- _EXERCISE BRIEF_:
What lines in the following entries hold the word "coordinate"? Copy each one.

Saved data entries
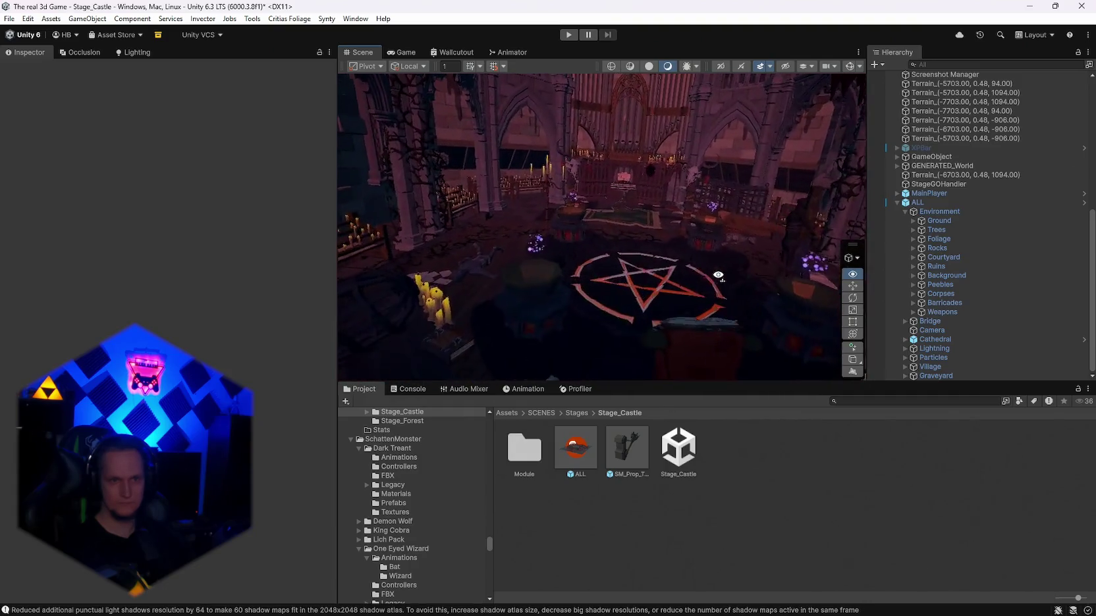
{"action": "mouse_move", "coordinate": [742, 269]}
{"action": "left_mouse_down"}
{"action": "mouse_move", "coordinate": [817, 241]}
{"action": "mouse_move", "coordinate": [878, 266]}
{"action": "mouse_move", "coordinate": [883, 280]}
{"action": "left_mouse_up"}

- _RESPONSE TO THE EXERCISE_:
{"action": "mouse_move", "coordinate": [742, 269]}
{"action": "mouse_move", "coordinate": [817, 241]}
{"action": "mouse_move", "coordinate": [878, 266]}
{"action": "mouse_move", "coordinate": [883, 280]}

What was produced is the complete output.